**Source extract:**
Cordoba v. Wiswall

ROYLSTON, Superior Court Judge

(dissenting) :

I dissent. As stated by the majority opinion, constructive trusts are limitless in form, and are raised by courts of equity where necessary to effectuate justice and prevent inequity. A constructive trust may be imposed to prevent unjust enrichment. Restatement, Restitution § 160, Comment a.

The appellant contends that by paying the heirs for their interest in- the stock, and by thereafter paying the appellee for the stock certificates, either the heirs or the appellee-executor is unjustly enriched. The appellant also contends that he was “forced” to purchase the certificates to prevent the bearer stock from being passed to a bona fide purchaser and to protect the money already spent in purchasing the hereditary rights. Having paid twice for the same stock, the appellant contends he should recover from either the appellee-executor, or the heirs, and, therefore, is entitled to impress a constructive trust on any funds available in the hands of any of the parties, if those funds resulted from these transactions.

**Recorded data:**
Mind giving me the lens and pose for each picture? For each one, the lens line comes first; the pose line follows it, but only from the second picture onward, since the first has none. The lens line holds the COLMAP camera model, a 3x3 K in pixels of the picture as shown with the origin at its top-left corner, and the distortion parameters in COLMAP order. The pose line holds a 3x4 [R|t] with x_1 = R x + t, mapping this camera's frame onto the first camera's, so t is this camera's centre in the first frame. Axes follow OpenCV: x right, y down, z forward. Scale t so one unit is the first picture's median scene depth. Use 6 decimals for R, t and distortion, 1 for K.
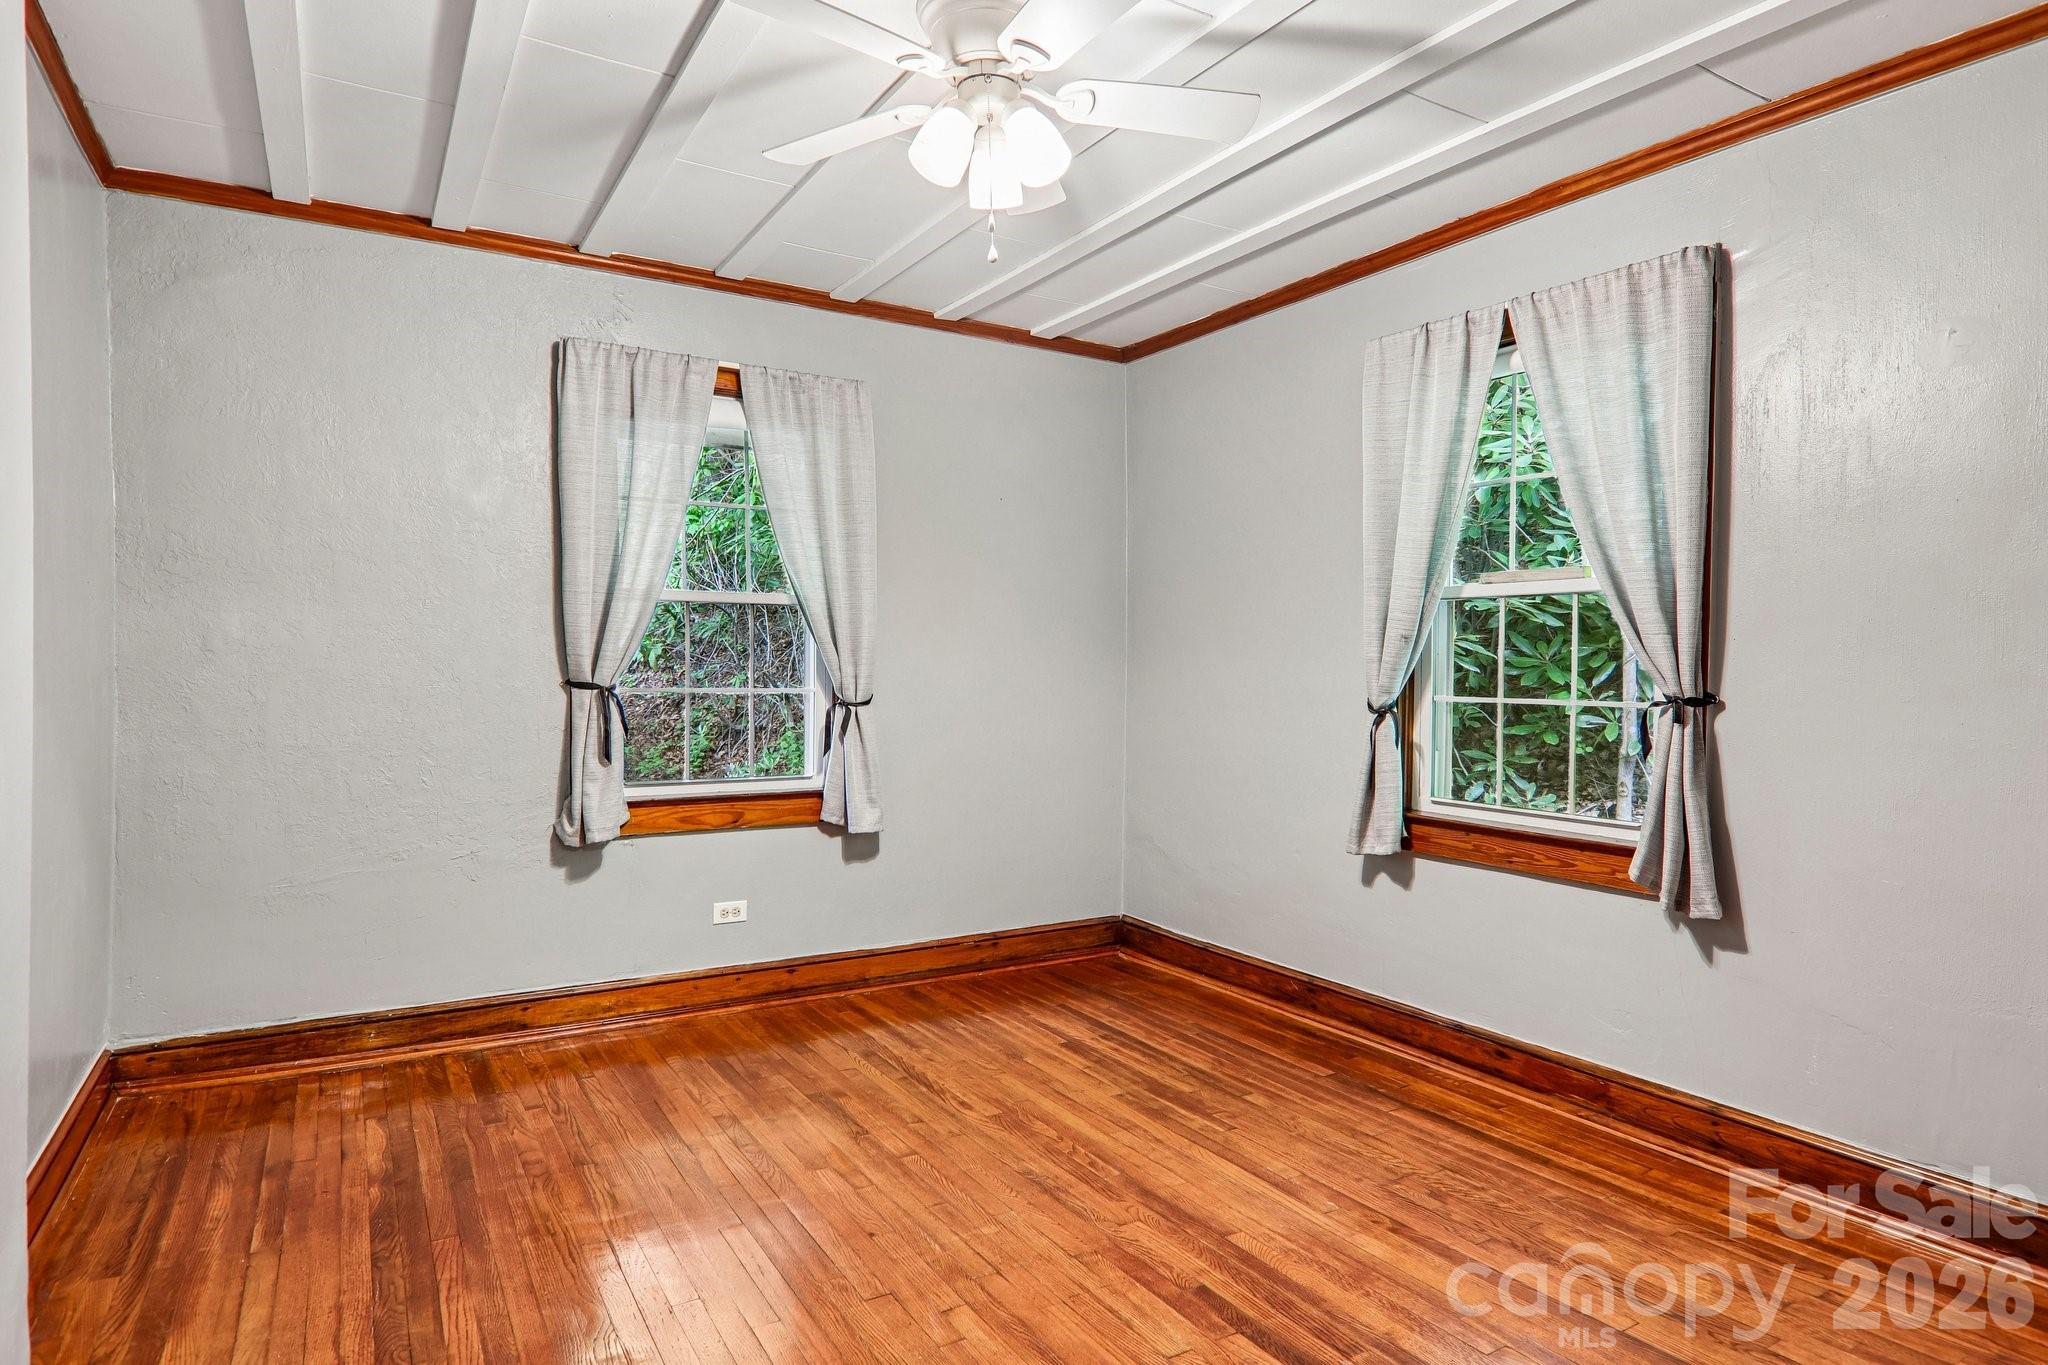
lens RADIAL K [[1138.8, 0, 1011.8], [0, 1138.8, 665.0], [0, 0, 1]] dist [0.015362, -0.022466]
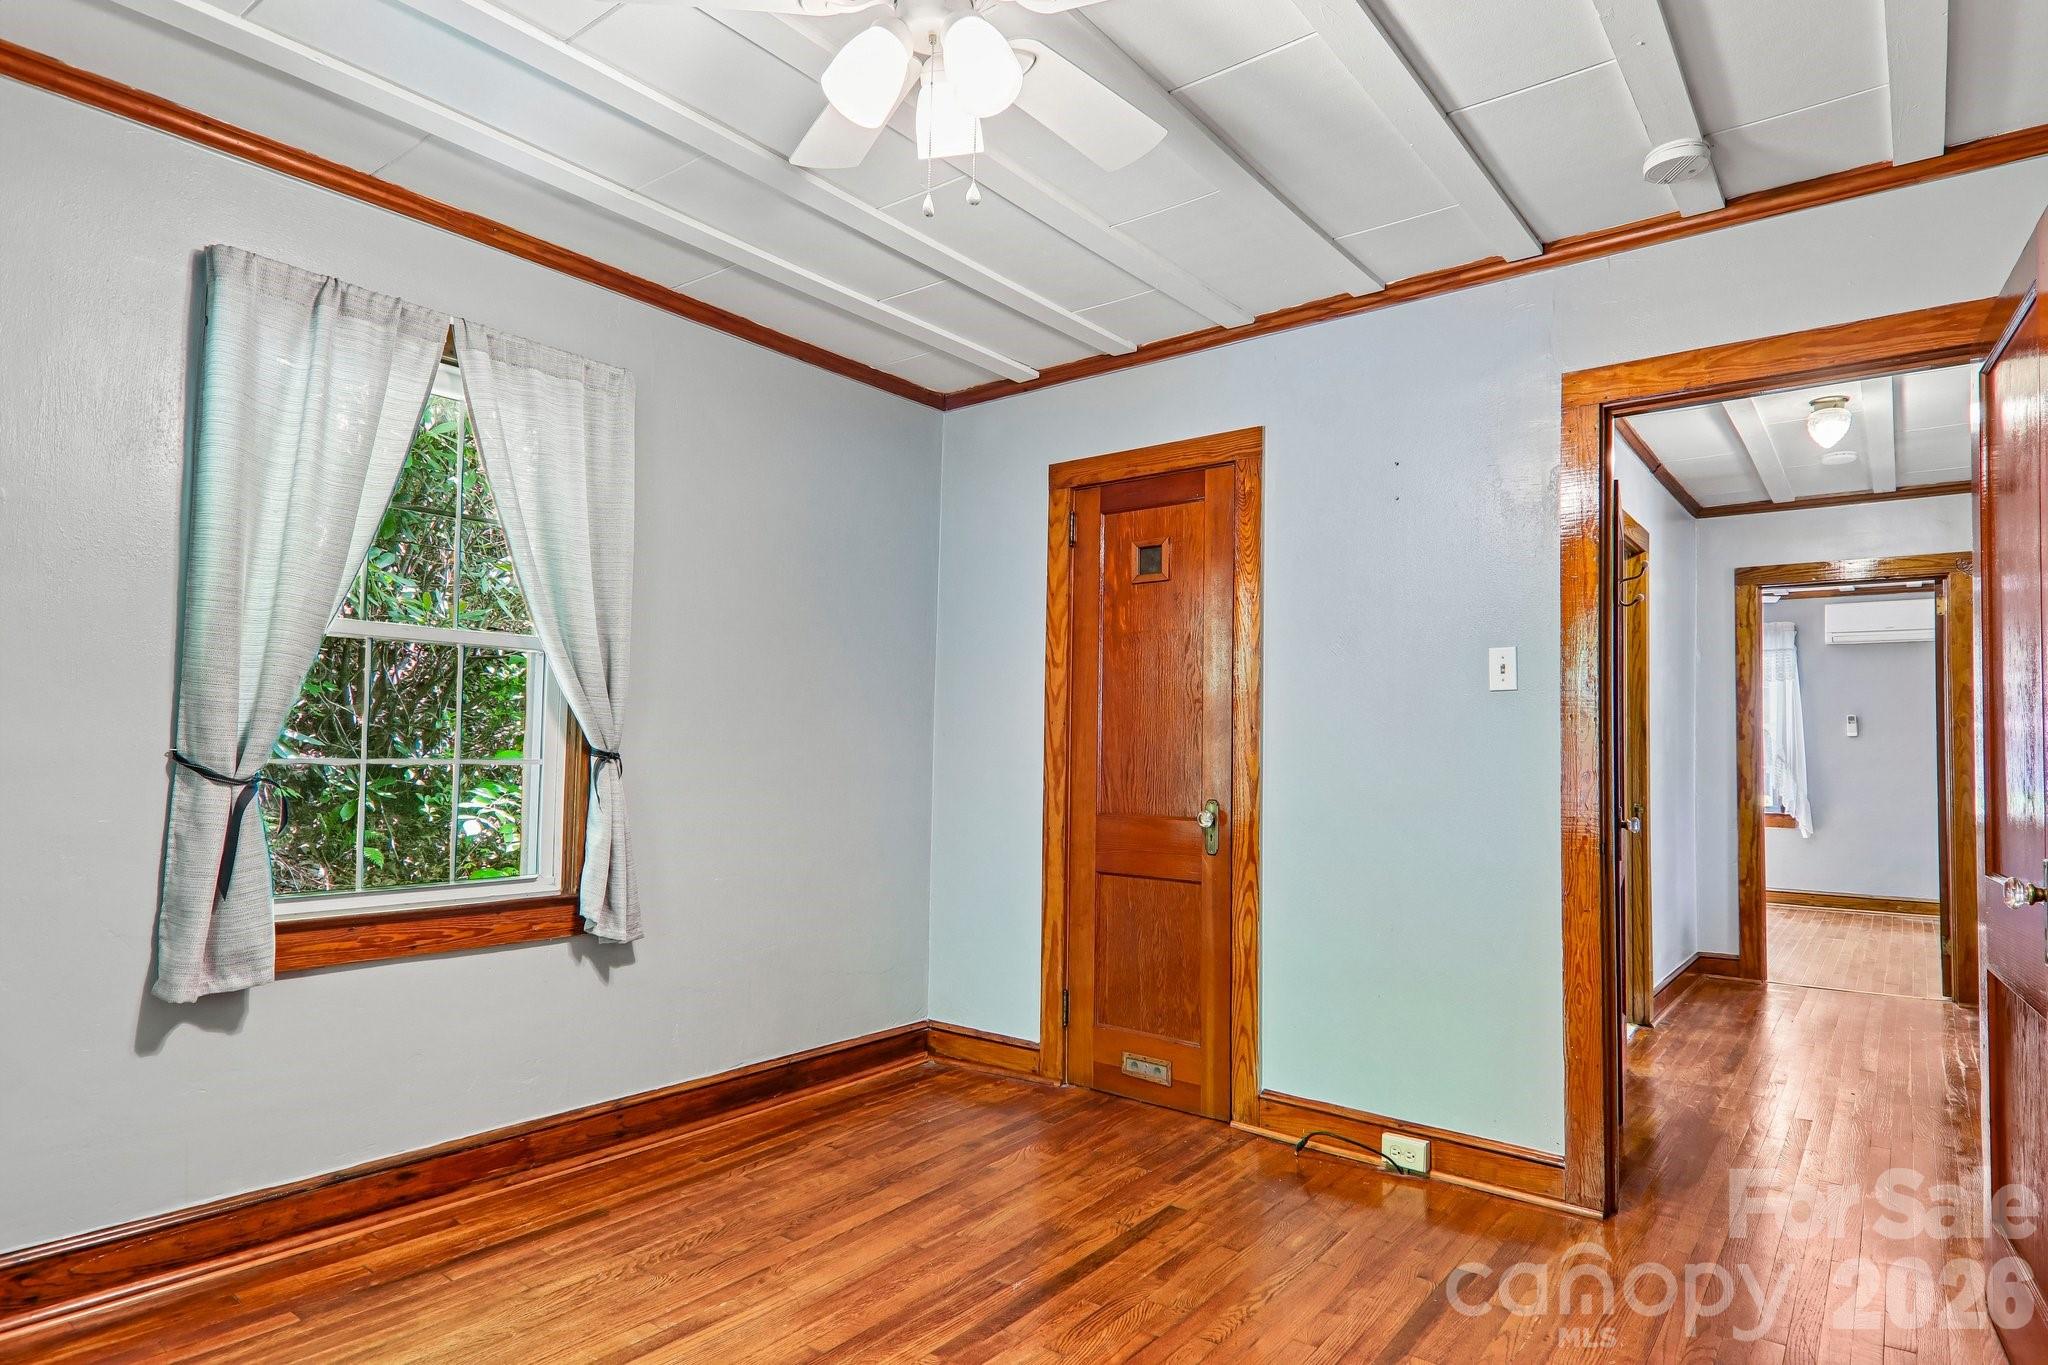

**Task brief:** Reproduce the dissenting opinion in Cordoba v. Wiswall from the top of the page word for word, in full, keeping its punctuation and paragraph breaks.

**Result:**
Cordoba v. Wiswall

ROYLSTON, Superior Court Judge

(dissenting) :

I dissent. As stated by the majority opinion, constructive trusts are limitless in form, and are raised by courts of equity where necessary to effectuate justice and prevent inequity. A constructive trust may be imposed to prevent unjust enrichment. Restatement, Restitution § 160, Comment a.

The appellant contends that by paying the heirs for their interest in- the stock, and by thereafter paying the appellee for the stock certificates, either the heirs or the appellee-executor is unjustly enriched. The appellant also contends that he was “forced” to purchase the certificates to prevent the bearer stock from being passed to a bona fide purchaser and to protect the money already spent in purchasing the hereditary rights. Having paid twice for the same stock, the appellant contends he should recover from either the appellee-executor, or the heirs, and, therefore, is entitled to impress a constructive trust on any funds available in the hands of any of the parties, if those funds resulted from these transactions.